Taq polymerase cleaves off 5′ FAM independent of the CIS reaction. Taq CIS reaction of substrate 1 with GAO (SA727) produced an unknown broad peak (marked with “*”) at elevated temperatures of 42 °C (a) and 50 °C (b). A peak was observed when substrate 1 was incubated with Taq polymerase in the absence of SA727 (c). Substrate 1 treated with T4 DNA polymerase in the absence of dNTP also produced the same peak (indicated by “*”) and an additional peak (indicated by “**”) (d). The peaks indicated by “*” and “**” represent FAM-5′-T-3′ and FAM-5′-TC-3′, respectively. Two triangles indicate the LIZ size marker peaks (not shown) used to calibrate the electropherograms.

This broad peak may represent the FAM with a T nucleotide (FAM-5′-T-3′). It is possible that at elevated temperatures, two strands of DNA locally melt at the terminus and form a structure recognized and cleaved by the Taq polymerase with its flap-end nuclease activity21. The resulting FAM-5′-T-3′ may migrate slowly owing to its large mass compared to its electric charge. Although further investigation is needed to understand the mechanism by which Taq polymerase produces this peak, we recommend avoiding the use of Taq polymerase when preparing double-stranded DNA with 5′ fluorescent labels for downstream applications such as gel-shift assays or FISH experiments.

Clumping activity of Taq polymerase

The unusual activity of Taq polymerase demonstrated in this study indicates that a 3–4 nucleotide long G-tail was sufficient to accept C-tailed single-stranded DNA, and DNA polymerization was primed and initiated. Hence, Taq polymerase has a clumping activity.

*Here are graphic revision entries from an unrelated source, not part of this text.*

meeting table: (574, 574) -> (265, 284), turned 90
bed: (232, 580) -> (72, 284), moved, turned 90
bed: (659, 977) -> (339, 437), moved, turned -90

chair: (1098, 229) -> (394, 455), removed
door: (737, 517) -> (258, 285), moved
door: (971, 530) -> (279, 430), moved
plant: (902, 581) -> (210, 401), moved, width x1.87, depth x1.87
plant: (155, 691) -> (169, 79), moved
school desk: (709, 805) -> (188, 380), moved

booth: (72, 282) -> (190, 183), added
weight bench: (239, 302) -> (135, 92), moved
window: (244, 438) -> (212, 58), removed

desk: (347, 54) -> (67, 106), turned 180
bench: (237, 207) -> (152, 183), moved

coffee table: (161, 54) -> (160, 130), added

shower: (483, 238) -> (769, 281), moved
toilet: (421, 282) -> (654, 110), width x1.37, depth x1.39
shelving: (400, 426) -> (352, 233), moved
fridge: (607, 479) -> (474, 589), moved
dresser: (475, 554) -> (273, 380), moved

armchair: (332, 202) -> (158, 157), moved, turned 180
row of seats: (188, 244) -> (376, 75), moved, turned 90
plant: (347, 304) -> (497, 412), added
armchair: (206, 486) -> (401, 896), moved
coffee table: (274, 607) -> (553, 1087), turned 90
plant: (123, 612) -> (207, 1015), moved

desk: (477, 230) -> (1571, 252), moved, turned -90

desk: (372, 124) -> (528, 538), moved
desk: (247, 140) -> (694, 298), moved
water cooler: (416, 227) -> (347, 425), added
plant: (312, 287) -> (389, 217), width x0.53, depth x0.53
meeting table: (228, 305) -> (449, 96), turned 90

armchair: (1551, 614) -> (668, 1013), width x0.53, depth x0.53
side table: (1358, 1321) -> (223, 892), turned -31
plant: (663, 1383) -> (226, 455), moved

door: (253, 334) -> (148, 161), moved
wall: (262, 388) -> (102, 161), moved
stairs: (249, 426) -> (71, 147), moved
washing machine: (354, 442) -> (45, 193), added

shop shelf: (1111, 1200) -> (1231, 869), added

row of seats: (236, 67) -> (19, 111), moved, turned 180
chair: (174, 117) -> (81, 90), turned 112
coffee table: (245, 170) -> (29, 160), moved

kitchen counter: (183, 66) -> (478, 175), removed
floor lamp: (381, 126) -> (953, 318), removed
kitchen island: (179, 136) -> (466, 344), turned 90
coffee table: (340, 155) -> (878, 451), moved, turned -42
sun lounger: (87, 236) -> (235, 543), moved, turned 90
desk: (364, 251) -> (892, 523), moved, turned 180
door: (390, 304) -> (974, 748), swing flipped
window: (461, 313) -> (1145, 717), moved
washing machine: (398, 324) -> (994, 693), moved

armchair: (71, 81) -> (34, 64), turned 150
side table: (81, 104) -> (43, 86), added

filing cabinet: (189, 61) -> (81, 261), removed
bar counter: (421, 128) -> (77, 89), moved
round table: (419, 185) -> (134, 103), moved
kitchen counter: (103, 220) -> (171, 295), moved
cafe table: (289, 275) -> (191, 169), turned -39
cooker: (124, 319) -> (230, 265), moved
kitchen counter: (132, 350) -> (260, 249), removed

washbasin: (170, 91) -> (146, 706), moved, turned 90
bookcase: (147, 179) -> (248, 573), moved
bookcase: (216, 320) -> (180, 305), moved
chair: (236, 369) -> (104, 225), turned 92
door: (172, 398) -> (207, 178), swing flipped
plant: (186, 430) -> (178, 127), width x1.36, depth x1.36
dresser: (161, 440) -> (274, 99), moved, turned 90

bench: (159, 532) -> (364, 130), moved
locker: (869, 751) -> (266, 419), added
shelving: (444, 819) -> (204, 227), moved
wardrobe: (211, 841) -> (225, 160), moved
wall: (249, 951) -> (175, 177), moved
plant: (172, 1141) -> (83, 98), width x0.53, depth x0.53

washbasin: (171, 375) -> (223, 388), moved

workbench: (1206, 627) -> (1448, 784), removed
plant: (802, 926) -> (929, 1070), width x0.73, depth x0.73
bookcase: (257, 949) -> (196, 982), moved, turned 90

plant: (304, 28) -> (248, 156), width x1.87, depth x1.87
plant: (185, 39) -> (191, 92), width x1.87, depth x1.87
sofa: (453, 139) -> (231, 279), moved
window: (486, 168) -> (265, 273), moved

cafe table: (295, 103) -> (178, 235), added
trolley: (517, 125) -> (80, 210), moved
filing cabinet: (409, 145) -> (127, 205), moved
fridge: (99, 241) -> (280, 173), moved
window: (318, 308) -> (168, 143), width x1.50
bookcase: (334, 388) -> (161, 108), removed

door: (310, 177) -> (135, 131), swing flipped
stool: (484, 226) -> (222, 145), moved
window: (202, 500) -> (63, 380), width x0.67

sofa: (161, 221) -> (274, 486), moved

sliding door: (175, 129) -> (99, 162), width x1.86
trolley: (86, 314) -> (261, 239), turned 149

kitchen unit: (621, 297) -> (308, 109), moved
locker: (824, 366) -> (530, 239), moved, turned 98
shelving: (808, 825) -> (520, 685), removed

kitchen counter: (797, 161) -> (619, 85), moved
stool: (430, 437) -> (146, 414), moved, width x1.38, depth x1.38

Since Watson–Crick base pairing of four G-C pairs is not stable at 42 °C or 50 °C, the base-stacking interaction between the base at the 3′ end of GAO and the 5′ end of the accepting dsDNA was possibly involved in this reaction.

In conclusion, we believe that our findings will aid the establishment of new molecular techniques applicable in various fields of research in the future. It is possible to design and obtain a mutant Taq polymerase that has increased clumping activity and can accept dsDNA with shorter G-tails as a substrate.